Изменить размер шрифта - +
Огастес увлекся лепидоптерологией, то есть изучением бабочек и мотыльков, после смерти матери Гектора. Он проводил все больше и больше времени наедине со своей коллекцией, и Гектор подумал, что отец будет уделять внимание также и ему лишь в том случае, если он примет участие в этом увлечении. Поначалу приходившие к ним домой пакеты из коричневой бумаги с надписью «Урбс-Умида, лепидоптерологу», внутри которых были коконы, гусеницы и яйца бабочек, вызывали у мальчика брезгливое чувство, но теперь он ожидал эти посылки с нетерпением.

— Вот смотри, — сказал отец и поставил на стол стеклянный ящик вдвое больше других.

Внутри с безжизненной симметричностью раскрыла неподвижные крылья самая большая бабочка, какую Гектор когда-либо видел. Она переливалась мириадами оттенков синего и зеленого цветов, испестренных блестящими пурпурными искрами.

— Papilio ingenspennatus, — объявил Огастес. — Размах крыльев достигает целого фута. Подобно чернокрылке, в коконе она способна переносить очень низкие температуры. Сидит внутри и развивается, а наружу вылетает лишь тогда, когда становится достаточно тепло.

Гектор смотрел на бабочку с благоговением. Он действительно не видел ничего подобного раньше. Даже в состоянии вечного покоя бабочка, казалось, мерцала.

— Ходил на Южную сторону? — неожиданно спросил отец, застигнув Гектора врасплох. — Я видел, как ты вернулся. Вид у тебя был, мягко говоря, довольно взъерошенный.

Отпираться было бесполезно. К тому же отец вроде бы подмигнул ему — Гектору, по крайней мере, так показалось.

— Хотел посмотреть, что там такое, вот и все, — ответил он небрежным тоном, продолжая смотреть на бабочку.

— Понятно… Маленькое приключение. Ну и что ты там увидел? Уродство, грязь, вонь? — Огастес внимательно смотрел на сына.

Гектор понимал, что отец ждет подтверждения. Он, конечно, был прав. Уродство, грязь и вонь оставили неизгладимое впечатление. И вместе с тем при воспоминании о том, что он видел, Гектора опять охватило возбуждение.

— Здесь у нас все очень вежливы и воспитанны, — отозвался он. — Точнее, делают вид, что они такие.
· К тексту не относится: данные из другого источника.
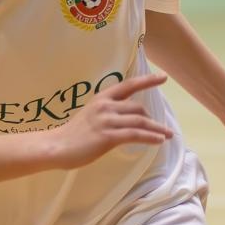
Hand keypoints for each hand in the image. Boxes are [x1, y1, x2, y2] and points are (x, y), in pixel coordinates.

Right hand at [50, 72, 173, 168]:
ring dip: (157, 128)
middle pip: (138, 107)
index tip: (163, 78)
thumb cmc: (71, 135)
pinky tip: (159, 140)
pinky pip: (135, 134)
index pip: (128, 85)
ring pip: (140, 121)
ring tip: (167, 135)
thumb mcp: (89, 116)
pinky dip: (150, 137)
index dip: (147, 80)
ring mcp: (107, 121)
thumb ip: (106, 113)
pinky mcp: (108, 136)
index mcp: (101, 98)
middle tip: (159, 128)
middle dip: (151, 118)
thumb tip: (125, 119)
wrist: (56, 147)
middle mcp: (105, 106)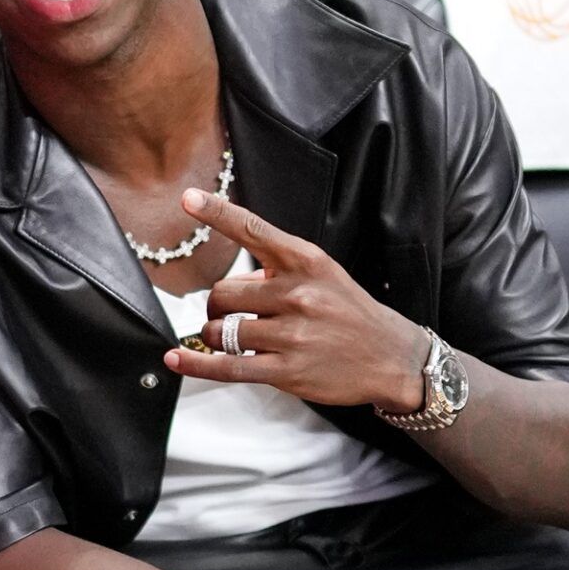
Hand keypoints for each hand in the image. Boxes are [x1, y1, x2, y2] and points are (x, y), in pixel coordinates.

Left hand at [163, 189, 428, 411]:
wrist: (392, 357)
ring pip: (221, 330)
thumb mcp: (322, 274)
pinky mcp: (285, 371)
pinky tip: (176, 359)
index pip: (253, 230)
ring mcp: (292, 334)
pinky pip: (227, 366)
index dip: (216, 213)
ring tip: (234, 337)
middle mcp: (297, 293)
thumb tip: (230, 283)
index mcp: (305, 261)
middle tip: (231, 313)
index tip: (188, 199)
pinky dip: (197, 364)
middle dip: (217, 305)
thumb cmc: (349, 311)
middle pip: (221, 292)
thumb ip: (276, 270)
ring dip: (216, 335)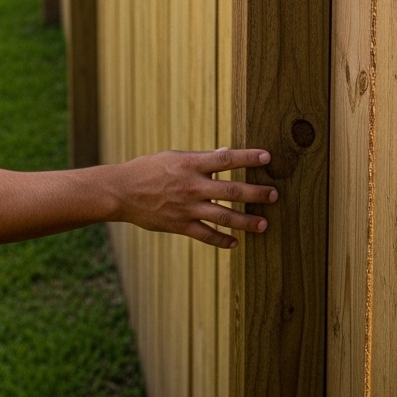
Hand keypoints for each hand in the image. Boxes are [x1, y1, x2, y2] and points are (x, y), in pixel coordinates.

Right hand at [114, 146, 276, 247]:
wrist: (122, 191)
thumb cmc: (148, 169)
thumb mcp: (174, 156)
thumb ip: (201, 158)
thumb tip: (224, 153)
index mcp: (191, 164)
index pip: (226, 159)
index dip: (248, 157)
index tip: (267, 157)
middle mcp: (192, 186)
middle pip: (232, 190)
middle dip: (256, 193)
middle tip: (274, 194)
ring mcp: (187, 208)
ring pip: (224, 216)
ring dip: (246, 221)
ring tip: (264, 224)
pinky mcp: (180, 226)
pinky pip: (206, 235)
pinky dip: (222, 240)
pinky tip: (235, 243)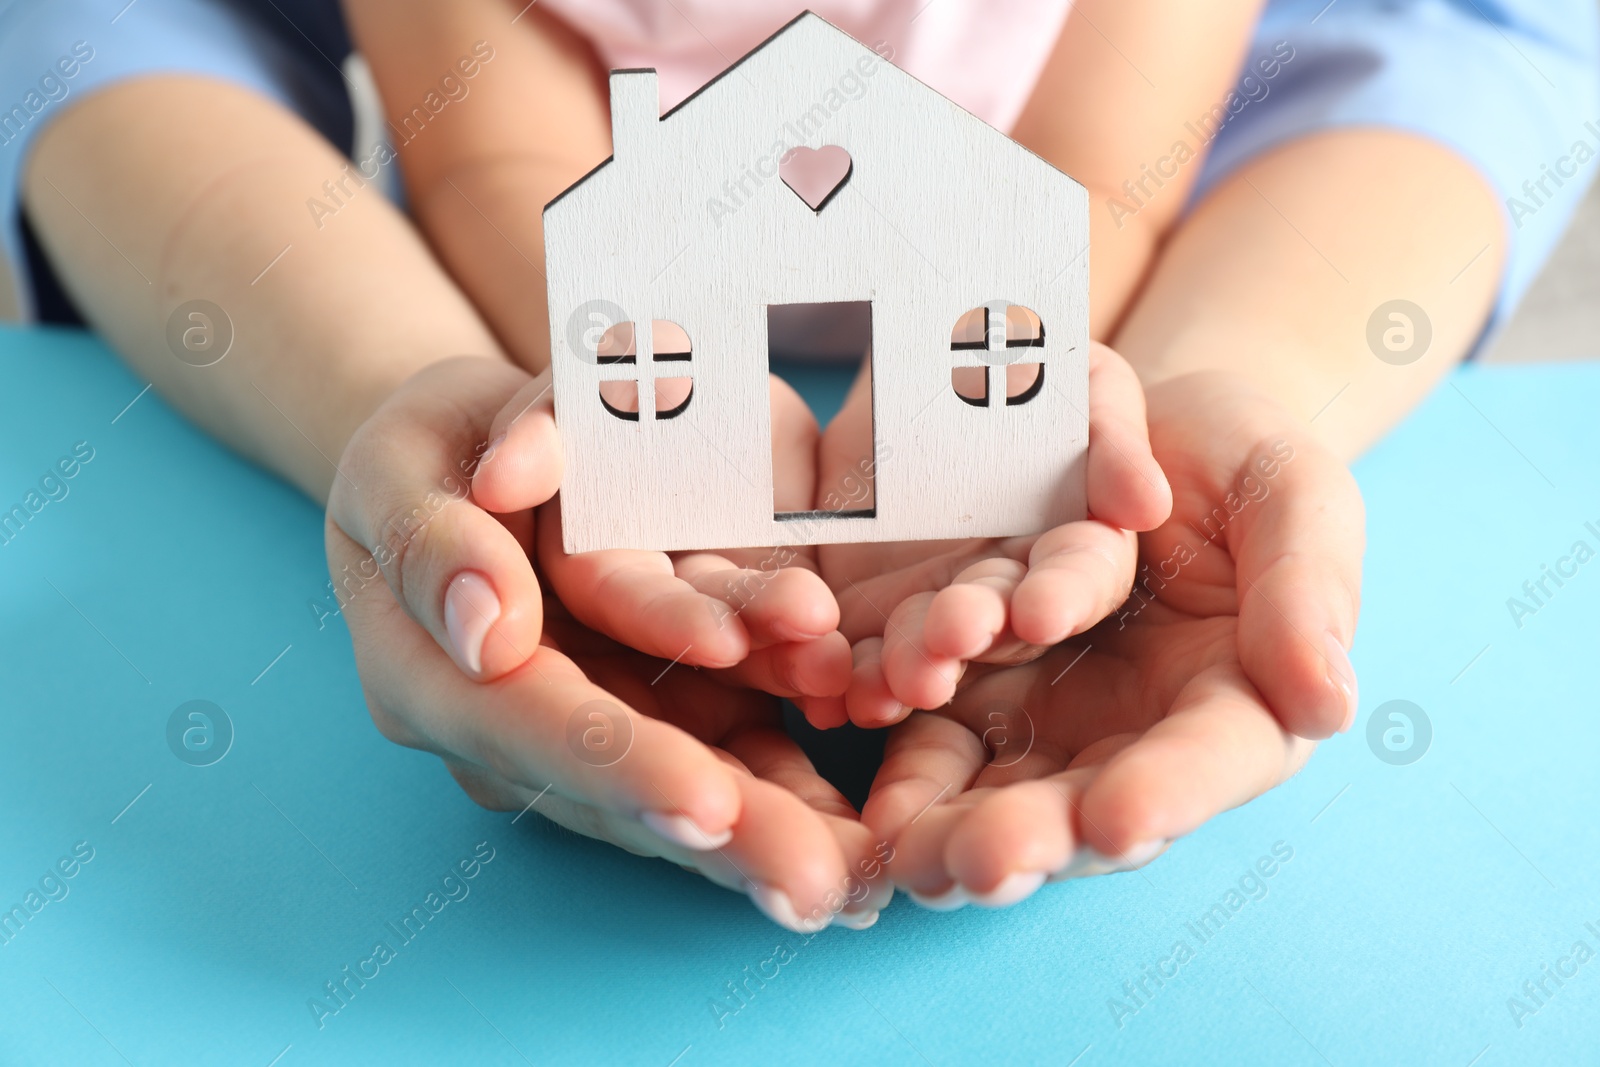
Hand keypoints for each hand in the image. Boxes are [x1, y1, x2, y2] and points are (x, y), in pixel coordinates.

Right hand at [327, 358, 885, 928]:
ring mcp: (594, 726)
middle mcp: (516, 729)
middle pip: (624, 790)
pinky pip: (731, 751)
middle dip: (726, 835)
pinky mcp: (661, 709)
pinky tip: (862, 830)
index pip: (532, 726)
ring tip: (865, 875)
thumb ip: (433, 540)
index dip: (621, 765)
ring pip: (689, 787)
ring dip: (778, 828)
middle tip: (819, 883)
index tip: (708, 806)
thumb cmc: (430, 452)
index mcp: (432, 677)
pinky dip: (794, 788)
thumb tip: (487, 630)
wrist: (476, 456)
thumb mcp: (402, 463)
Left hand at [817, 343, 1172, 725]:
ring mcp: (937, 606)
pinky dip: (844, 674)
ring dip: (908, 672)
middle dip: (972, 635)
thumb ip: (1112, 436)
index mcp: (1073, 539)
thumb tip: (1147, 505)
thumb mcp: (1079, 379)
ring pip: (927, 652)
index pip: (1080, 576)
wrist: (918, 365)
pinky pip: (856, 649)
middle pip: (999, 627)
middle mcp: (1011, 587)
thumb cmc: (1023, 367)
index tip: (1039, 613)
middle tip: (948, 637)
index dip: (1063, 594)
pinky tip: (830, 691)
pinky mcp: (867, 610)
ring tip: (884, 685)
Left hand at [859, 371, 1362, 907]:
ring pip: (998, 788)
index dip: (1165, 795)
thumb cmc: (1241, 463)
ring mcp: (1049, 718)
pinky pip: (933, 734)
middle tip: (979, 865)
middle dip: (1032, 837)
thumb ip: (1308, 592)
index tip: (1118, 821)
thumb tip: (1327, 705)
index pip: (1207, 762)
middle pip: (1086, 804)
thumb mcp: (1295, 499)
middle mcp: (1136, 736)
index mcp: (1235, 705)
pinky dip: (902, 758)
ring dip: (949, 818)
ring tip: (906, 845)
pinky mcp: (976, 688)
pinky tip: (869, 785)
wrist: (1138, 430)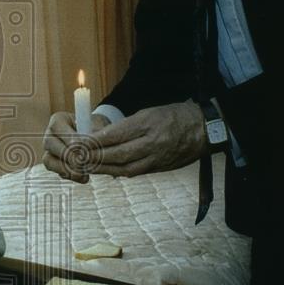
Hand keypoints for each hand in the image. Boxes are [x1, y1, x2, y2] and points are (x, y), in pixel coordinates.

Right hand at [42, 111, 110, 183]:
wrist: (98, 139)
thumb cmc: (97, 129)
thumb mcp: (98, 127)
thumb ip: (92, 134)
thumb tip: (88, 145)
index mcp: (59, 120)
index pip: (57, 127)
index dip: (68, 139)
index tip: (83, 148)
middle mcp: (50, 134)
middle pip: (50, 143)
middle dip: (67, 155)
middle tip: (82, 162)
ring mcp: (50, 151)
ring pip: (49, 160)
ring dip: (66, 169)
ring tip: (83, 174)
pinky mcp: (55, 164)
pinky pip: (57, 172)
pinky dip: (71, 176)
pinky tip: (84, 177)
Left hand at [86, 100, 206, 177]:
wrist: (204, 129)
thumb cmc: (175, 115)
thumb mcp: (149, 112)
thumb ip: (127, 126)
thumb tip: (103, 136)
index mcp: (149, 124)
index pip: (117, 134)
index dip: (96, 141)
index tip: (81, 143)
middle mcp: (153, 143)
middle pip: (118, 154)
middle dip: (96, 158)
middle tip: (79, 158)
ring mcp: (157, 158)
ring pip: (125, 168)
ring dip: (104, 169)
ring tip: (88, 167)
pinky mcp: (161, 168)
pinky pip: (136, 173)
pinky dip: (119, 172)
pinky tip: (107, 171)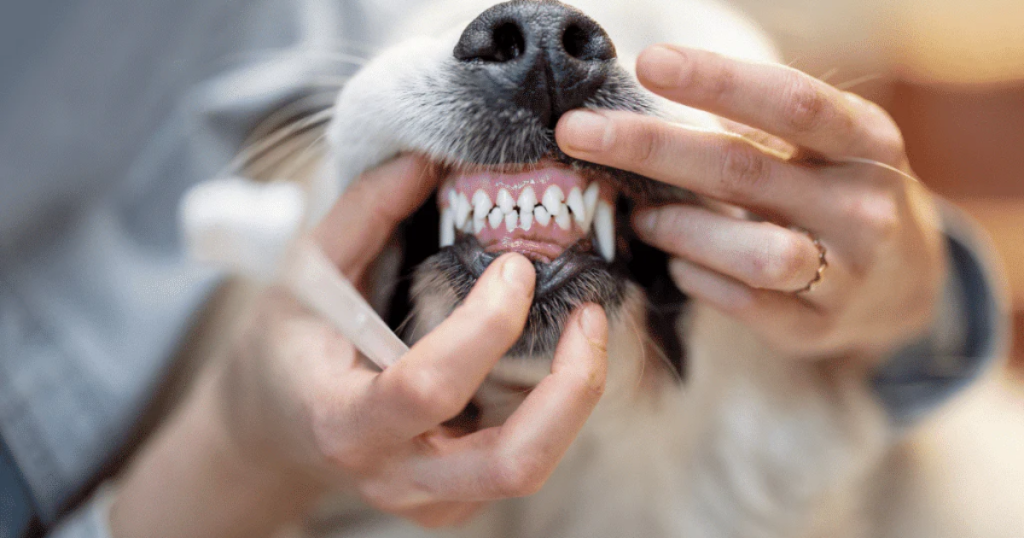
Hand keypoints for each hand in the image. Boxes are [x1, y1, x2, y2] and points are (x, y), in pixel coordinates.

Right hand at [111, 156, 607, 536]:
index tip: (515, 266)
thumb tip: (425, 160)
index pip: (427, 388)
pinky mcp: (457, 501)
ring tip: (588, 329)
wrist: (276, 432)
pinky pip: (522, 461)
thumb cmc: (289, 348)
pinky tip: (551, 357)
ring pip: (530, 469)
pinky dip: (553, 409)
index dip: (484, 326)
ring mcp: (431, 500)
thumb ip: (363, 215)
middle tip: (591, 316)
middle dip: (571, 389)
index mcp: (344, 422)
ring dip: (575, 399)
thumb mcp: (306, 275)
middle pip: (511, 464)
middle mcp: (395, 476)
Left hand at [555, 45, 946, 360]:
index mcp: (867, 142)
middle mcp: (864, 206)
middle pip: (743, 171)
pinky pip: (742, 303)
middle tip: (578, 133)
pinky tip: (679, 263)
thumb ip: (755, 125)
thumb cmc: (838, 192)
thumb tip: (650, 92)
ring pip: (749, 251)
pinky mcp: (816, 327)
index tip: (648, 63)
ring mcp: (846, 274)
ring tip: (641, 216)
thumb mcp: (823, 147)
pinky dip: (696, 278)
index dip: (718, 80)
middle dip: (650, 148)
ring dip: (677, 228)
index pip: (790, 102)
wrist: (908, 284)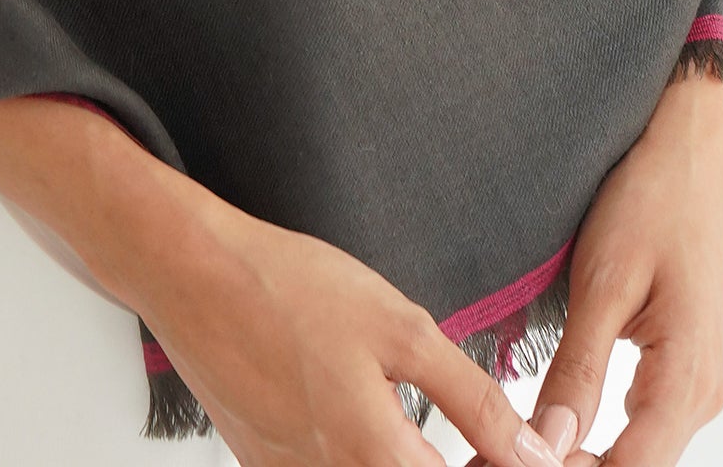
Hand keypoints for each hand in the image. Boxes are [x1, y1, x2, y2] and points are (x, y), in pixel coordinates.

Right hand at [140, 200, 569, 466]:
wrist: (192, 275)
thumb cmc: (289, 288)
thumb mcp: (402, 328)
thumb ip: (473, 398)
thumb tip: (531, 452)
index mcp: (375, 456)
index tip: (516, 450)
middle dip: (450, 464)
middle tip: (480, 441)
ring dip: (402, 461)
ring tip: (420, 425)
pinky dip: (356, 455)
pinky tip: (362, 419)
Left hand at [527, 68, 722, 465]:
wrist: (691, 145)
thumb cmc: (653, 197)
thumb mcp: (604, 281)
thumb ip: (577, 369)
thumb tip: (546, 443)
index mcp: (688, 379)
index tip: (506, 462)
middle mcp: (702, 394)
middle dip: (565, 466)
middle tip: (491, 458)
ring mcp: (697, 382)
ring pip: (638, 453)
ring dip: (579, 458)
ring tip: (511, 448)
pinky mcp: (683, 366)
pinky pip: (643, 424)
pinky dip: (598, 436)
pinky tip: (552, 429)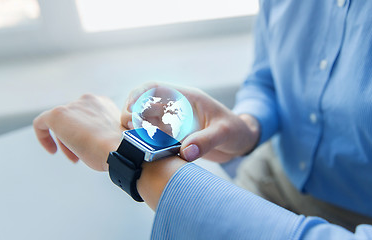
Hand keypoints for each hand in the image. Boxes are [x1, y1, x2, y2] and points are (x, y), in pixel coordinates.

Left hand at [33, 94, 124, 170]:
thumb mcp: (113, 135)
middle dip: (75, 138)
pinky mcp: (58, 115)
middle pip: (72, 119)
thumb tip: (94, 141)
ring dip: (66, 141)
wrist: (120, 148)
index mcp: (103, 103)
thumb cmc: (119, 147)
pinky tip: (51, 150)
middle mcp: (88, 100)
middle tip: (80, 156)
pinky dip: (43, 136)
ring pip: (60, 124)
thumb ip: (102, 131)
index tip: (88, 146)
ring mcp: (73, 106)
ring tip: (75, 157)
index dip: (85, 133)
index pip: (86, 116)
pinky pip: (41, 123)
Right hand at [121, 82, 259, 162]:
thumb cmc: (236, 131)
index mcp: (186, 98)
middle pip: (143, 103)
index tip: (130, 112)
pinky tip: (145, 151)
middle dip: (131, 114)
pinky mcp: (174, 136)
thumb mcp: (224, 133)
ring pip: (145, 120)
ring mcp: (174, 122)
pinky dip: (146, 141)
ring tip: (134, 143)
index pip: (154, 88)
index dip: (138, 96)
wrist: (242, 140)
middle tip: (129, 131)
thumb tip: (184, 153)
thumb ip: (205, 141)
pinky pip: (154, 135)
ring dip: (136, 129)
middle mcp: (176, 108)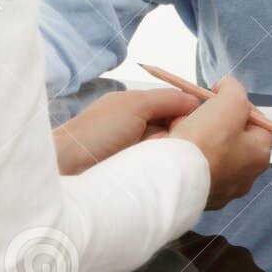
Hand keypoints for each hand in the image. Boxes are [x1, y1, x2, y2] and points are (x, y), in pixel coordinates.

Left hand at [52, 88, 201, 175]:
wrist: (65, 171)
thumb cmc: (96, 133)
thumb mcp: (135, 105)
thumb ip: (168, 98)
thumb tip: (197, 101)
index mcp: (138, 106)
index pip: (177, 104)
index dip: (192, 111)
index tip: (206, 120)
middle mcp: (140, 127)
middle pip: (177, 127)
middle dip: (183, 134)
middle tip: (184, 143)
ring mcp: (139, 152)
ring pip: (172, 149)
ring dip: (173, 152)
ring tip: (171, 159)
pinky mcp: (138, 174)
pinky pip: (162, 168)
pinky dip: (165, 168)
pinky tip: (165, 172)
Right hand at [168, 76, 271, 209]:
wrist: (173, 181)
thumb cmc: (206, 142)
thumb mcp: (229, 102)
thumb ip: (234, 90)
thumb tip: (227, 87)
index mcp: (260, 155)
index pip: (259, 123)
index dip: (240, 106)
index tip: (221, 99)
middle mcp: (246, 176)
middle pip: (234, 139)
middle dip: (217, 123)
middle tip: (199, 114)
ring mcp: (223, 190)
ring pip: (213, 154)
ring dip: (199, 139)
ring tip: (183, 130)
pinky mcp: (200, 197)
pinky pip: (196, 169)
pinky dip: (188, 157)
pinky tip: (176, 151)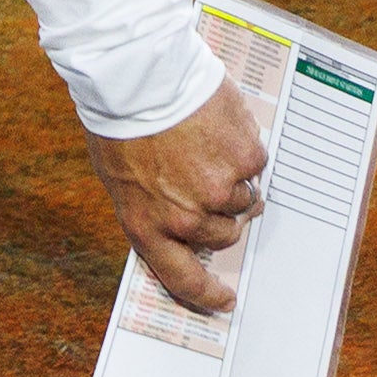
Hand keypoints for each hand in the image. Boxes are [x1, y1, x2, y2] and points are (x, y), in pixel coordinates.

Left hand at [89, 78, 267, 312]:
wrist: (139, 76)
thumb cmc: (121, 121)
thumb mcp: (121, 177)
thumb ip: (152, 207)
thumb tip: (186, 224)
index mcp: (148, 226)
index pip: (183, 280)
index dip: (207, 295)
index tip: (224, 300)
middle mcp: (187, 216)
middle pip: (222, 235)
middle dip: (221, 215)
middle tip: (209, 183)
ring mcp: (219, 190)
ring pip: (244, 200)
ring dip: (233, 179)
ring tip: (207, 144)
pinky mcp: (244, 160)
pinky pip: (255, 163)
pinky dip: (243, 148)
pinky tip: (218, 126)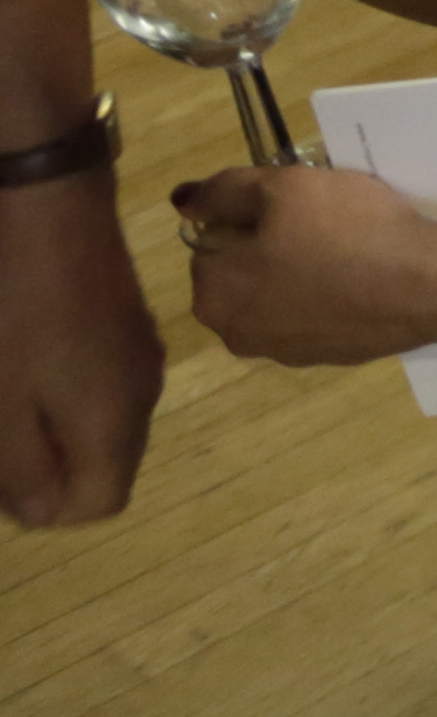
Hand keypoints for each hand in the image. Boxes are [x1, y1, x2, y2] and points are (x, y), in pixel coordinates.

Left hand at [0, 171, 157, 524]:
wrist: (47, 205)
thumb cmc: (16, 312)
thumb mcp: (2, 401)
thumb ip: (22, 469)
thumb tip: (46, 512)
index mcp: (116, 420)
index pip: (98, 502)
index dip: (44, 510)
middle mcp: (142, 393)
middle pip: (102, 466)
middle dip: (45, 469)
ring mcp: (138, 354)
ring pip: (98, 423)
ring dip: (49, 428)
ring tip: (4, 397)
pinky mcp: (125, 323)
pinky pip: (99, 384)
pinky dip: (61, 391)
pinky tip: (24, 359)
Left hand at [169, 162, 436, 371]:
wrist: (426, 285)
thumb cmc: (347, 231)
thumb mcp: (284, 186)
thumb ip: (223, 190)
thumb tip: (181, 200)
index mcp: (213, 295)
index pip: (211, 241)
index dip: (250, 216)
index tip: (293, 207)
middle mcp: (235, 334)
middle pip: (242, 273)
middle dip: (269, 249)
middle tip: (320, 223)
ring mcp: (284, 353)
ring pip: (278, 296)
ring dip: (298, 274)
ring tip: (347, 249)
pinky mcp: (328, 358)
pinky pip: (315, 316)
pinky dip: (329, 297)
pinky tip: (362, 278)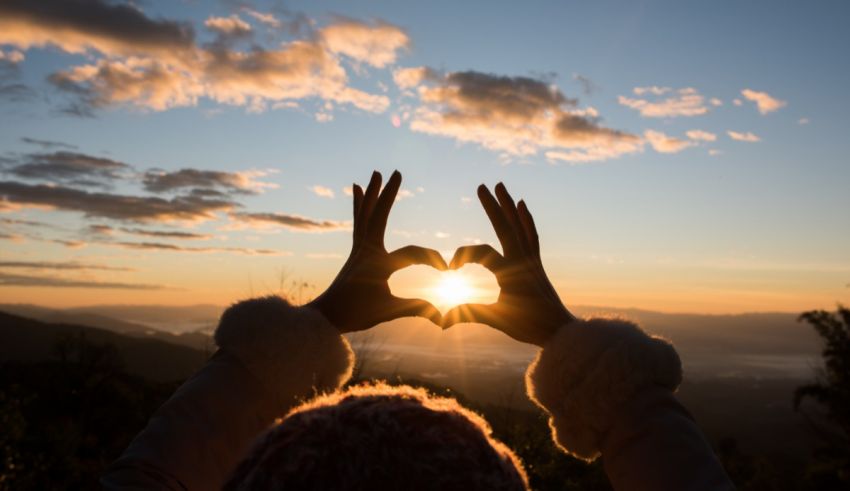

Дамы крутят зонтиками и демонстрируют свои новые наряды. Мужчины кланяются, улыбаются и ведут занудные разговоры. Но все это показное, одно притворство.

— Хм… Возможно, в этом есть доля правды, — пробормотал отец.

— Там, за рекой, — с горячностью продолжал Гектор, — не только люди выглядят по-другому, но и вообще все другое: немножко страшное, но интересное и живое. А здесь все кажется иногда полумертвым.

Тут уж Огастес встревожился не на шутку. Он произнес строго и внушительно:

— Гектор, не поддавайся этому чувству. Возможно, тебя это возбуждает, кажется непривычным, притягательным, но это мерзость, мерзость. Там процветают все пороки, какие только существуют на свете. Этот район прогнил насквозь, он заселен нечестивыми пьяницами, распутниками и негодяями. Я просто-напросто запрещаю тебе ходить туда.

Лицо Гектора вытянулось, даже он сам это почувствовал. Отец немедленно смягчился:

— Твое будущее на этой стороне реки, сынок. Вот погоди, займешься нашим бизнесом…

— Виноторговлей? — уныло откликнулся Гектор. — Но я не хочу…

Огастес положил руку ему на плечо и улыбнулся:

— Не забывай, торговля вином принесла нам много хорошего — да, по сути, все, чем мы владеем. Если не ты продолжишь наше дело, то кто же?

Наступило молчание. Оба были разочарованы. Тишину нарушил лишь бой часов в кабинете. Гектор подумал, что вряд ли его прогулка на южный берег была единственной причиной беспокойства и плохого настроения отца.